Omelia Domenica delle Palme e della Passione del Signore

28-03-2021

OMELIA
Domenica delle Palme e della Passione del Signore
28 marzo 2021
Letture:
Is 50,4-7
Sal 21
Fil 2,6-11
Mc14,1-15,47

La passione di Gesù è un racconto che davvero ci prende l’anima, è difficile restare indifferenti o restare freddi osservatori. Il racconto, così come ce lo ha presentato San Marco, ci consegna tanti spunti di riflessione, soprattutto se cerchiamo di non considerarci spettatori, per quanto commossi e intristiti, ma protagonisti dentro quella storia.
Sì, dentro quella storia ci siamo davvero tutti, pensiamo per esempio ai discepoli, quelli che lo avevano seguito fin da principio, che avevano sentito tutte le sue parole, che avevano visto le sue opere, compiaciuti, a volte anche forse un po’ orgogliosi di essere i discepoli di questo maestro che faceva cose così grandi, qualcuno si era montato anche un po’ la testa. Eppure questi discepoli fuggono tutti, il Vangelo: dice proprio così: tutti lo abbandonarono. Perché non sopportarono questo smacco, loro avevano riposto in Gesù le speranze di un futuro migliore, avevano fatto anche i loro calcoli di fare la scalata al successo e invece Gesù viene arrestato nel più indecoroso dei modi, attraverso il bacio di un amico; tutti lo abbandonarono. …E non succede anche a noi tante volte di abbandonare Gesù?
É proprio quello che accade tutte le volte che non lo riconosciamo nel fratello che ha bisogno di noi, che patisce ingiustamente, che viene tradito dal bacio degli amici.
E poi pensiamo al rinnegamento di Pietro. Una figura davvero pietosa, rinnegare il Maestro non davanti al sommo sacerdote o davanti alle guardie con le armi puntate, no, no, davanti ad una serva. “Proprio tu”, gli aveva detto Gesù, e quando il gallo canta la prima, poi la seconda volta, ecco che si ricorda le parole e dice il Vangelo: uscì fuori e scoppiò in pianto.
Noi dovremmo chiedere al Signore come frutto dell’ascolto di questo racconto il dono delle lacrime; sì, noi ci vergogniamo, se dobbiamo piangere andiamo a piangere di nascosto, perché non vogliamo che ci veda nessuno, eppure le lacrime sono il segno di una persona che vive intensamente una situazione.

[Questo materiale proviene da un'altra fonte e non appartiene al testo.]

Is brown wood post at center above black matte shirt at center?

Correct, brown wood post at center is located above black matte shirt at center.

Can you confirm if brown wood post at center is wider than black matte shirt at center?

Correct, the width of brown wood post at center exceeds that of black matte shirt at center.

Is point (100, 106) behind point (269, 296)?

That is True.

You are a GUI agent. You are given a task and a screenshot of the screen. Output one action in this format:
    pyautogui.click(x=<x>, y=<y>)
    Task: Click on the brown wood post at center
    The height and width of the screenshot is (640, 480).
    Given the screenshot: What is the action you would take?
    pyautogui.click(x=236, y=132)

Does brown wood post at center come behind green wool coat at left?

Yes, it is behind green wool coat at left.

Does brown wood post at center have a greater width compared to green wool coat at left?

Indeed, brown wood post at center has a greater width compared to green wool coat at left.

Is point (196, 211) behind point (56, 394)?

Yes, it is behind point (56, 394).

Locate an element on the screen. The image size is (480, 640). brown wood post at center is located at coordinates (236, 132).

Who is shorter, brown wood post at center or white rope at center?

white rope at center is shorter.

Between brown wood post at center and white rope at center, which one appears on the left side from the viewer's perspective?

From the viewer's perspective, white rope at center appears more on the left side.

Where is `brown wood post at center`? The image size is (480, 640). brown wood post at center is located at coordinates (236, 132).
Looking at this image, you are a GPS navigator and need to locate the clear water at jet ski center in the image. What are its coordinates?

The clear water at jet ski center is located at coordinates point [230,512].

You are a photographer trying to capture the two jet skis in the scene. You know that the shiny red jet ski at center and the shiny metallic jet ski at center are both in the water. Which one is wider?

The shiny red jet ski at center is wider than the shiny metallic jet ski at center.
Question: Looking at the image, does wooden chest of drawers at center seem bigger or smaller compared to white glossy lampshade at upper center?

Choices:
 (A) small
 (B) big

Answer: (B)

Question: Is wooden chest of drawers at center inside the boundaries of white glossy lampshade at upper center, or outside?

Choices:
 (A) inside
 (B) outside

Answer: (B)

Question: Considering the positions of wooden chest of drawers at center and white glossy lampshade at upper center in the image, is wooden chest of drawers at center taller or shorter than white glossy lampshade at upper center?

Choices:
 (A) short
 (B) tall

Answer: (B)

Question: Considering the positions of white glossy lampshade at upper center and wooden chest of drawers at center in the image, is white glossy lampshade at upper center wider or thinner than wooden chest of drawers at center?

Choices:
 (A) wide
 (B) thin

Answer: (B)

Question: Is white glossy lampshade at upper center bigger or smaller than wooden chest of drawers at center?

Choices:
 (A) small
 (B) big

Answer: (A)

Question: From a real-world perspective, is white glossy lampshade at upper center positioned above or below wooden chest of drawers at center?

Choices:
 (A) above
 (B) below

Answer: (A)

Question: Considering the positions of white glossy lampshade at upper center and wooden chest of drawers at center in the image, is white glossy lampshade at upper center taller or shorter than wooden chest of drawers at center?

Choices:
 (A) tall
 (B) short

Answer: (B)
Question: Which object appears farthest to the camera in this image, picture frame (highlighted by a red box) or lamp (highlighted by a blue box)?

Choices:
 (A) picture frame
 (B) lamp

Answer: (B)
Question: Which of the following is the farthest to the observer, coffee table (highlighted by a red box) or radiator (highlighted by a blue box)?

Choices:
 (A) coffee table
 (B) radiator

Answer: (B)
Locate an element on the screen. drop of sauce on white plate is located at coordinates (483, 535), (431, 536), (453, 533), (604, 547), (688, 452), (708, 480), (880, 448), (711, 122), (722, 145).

Dovremmo chiedere al Signore il dono delle lacrime per tutti i tradimenti, i rinnegamenti, per tutti gli atti di orgoglio: “Proprio tu”, dice Gesù a ciascuno di noi oggi.
Gesù dunque è andato fino in fondo, non ha avuto paura di assoggettarsi a sofferenze indicibili, e per di più ingiuste; Lui non ha fatto nulla di male. Sì, non era giusto tutto quello che è successo a Gesù, eppure Lui ha taciuto, non si è ribellato. Allora due sono le cose: o è un pazzo, un folle da legare, oppure è un Dio, perché solo Dio sa fare queste cose, noi non le faremmo mai e poi mai, …o è un pazzo o è un Dio.
E l’unico che ha capito tutto in questa tragedia, paradossalmente, è uno straniero, il centurione romano. Dice il racconto: allora un centurione, vedendolo morire così, disse: “Veramente quest’uomo era il Figlio di Dio”, perché solo un Dio poteva fare tutto questo e farlo per amore, per amore di gente, che siamo noi, che non se lo merita, per amore di quelli che lo avevano tradito, lo avevano abbandonato, di quelli che lo avevano insultato, schiaffeggiato, sputato, per amore di tutta questa gente, per amore di noi Gesù è andato fino in fondo.
Lo capiremo mai questo amore? Riusciremo a comprenderlo? Si vedrà che lo abbiamo capito solo quando nello scorrere della nostra vita cominceremo anche noi a fare i folli, i pazzi dell’amore.